International career
- Years: Team / Apps / (Points)
- 1910–1914: England / 18 / (26)
- 1910: British Isles / 3 / (4)

= Charles Pillman =

English rugby union player

Charles Henry "Cherry" Pillman (8 January 1890 – 13 November 1955) was an English rugby union international who played on 18 occasions for his country and was part of the first official British Isles team that toured South Africa in 1910. He played club rugby with Blackheath and county rugby for Kent. Pillman's speed and tactics made him one of the leading exponents of an attacking wing forward, now recognised as the flanker position.

==Personal history==
Charles Henry Pillman was born in Bromley, England, in 1890 to Joseph Charles and Mary Anna Pillman. He was educated at Tonbridge School and was a member of the London Stock Exchange. With the outbreak of the First World War he joined the 4th Dragoon Guards reaching the rank of second lieutenant. He was later Lieutenant in the Cavalry Special Reserve, attached to the Dragoon Guards. He was awarded the Military Cross in 1918. On 1 April 1920 he relinquished his commission and was granted the rank of captain. During the Second World War he served as Area Flour Officer for South East Division.

Before and after the First World War Charles worked for Pillman & Philips, established by his father in 1885 to import flour from Canada to feed the growing London population. He married Agnes Hastings in 1918, the daughter of one of the Canadian mill owners. They had three sons, all of whom were educated at Tonbridge School. During World War II two of his sons, Charles Hastings Pillman and Robert Pillman, joined the 4/7 Royal Dragoon Guards and trained together for D-Day. Robert was killed six weeks before D-Day when he stood on a landmine while playing golf. Charles Hastings was killed on D-Day after dismounting from his tank, by a shell from . Losing two sons within two months was a tragedy from which Charles and his wife never recovered.

--- HOW TO COMPLETE THIS TASK ---
Extend the passage on Charles Pillman, picking up right after its final sentence. The listing below has no connection to the passage on Charles Pillman.

--- COLLECTED MATERIAL ---
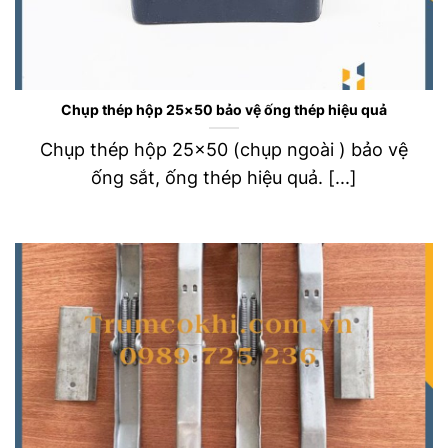
Chụp thép hộp 25×50 bảo vệ ống thép hiệu quả
Chụp thép hộp 25×50 (chụp ngoài ) bảo vệ
ống sắt, ống thép hiệu quả. [...]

--- EXERCISE OUTPUT ---
==Rugby career==
===First internationals===
Charles "Cherry" Pillman first played rugby as a schoolboy for Tonbridge School and Sidcup before joining Blackheath. It was at Blackheath that Pillman developed his style of play that defined him as one of the greatest wing forwards of his generation. Pillman's tactical play which included the introduction of detaching himself from the pack when opponents heeled the ball, attacking the opposing fly-half before passing movements could be initiated, brought him to the attention of the English selectors.

Pillman made his first appearance for the England national side in the opening match of the 1910 Five Nations Championship. The match was against Wales, who England had failed to beat in the last twelve years, and was the first international at the new home of English rugby, Twickenham. Pillman played an important role in an inexperienced pack, which saw England take an early lead which they defended stoutly in the later stages, winning the game 11–6. Pillman remained in the England side for the rest of the Championship, a draw against Ireland and wins over both France and Scotland, which saw him part of his first Five Nations winning team.

===British Isles tour===
In the summer of 1910 Pillman was selected to tour South Africa with the British Isles team. Pillman's techniques and style drew much interest in South Africa, and he was carefully studied by the Springbok's team. The hard sunbaked ground suited his fast running play, and he was a first choice player for the touring British team.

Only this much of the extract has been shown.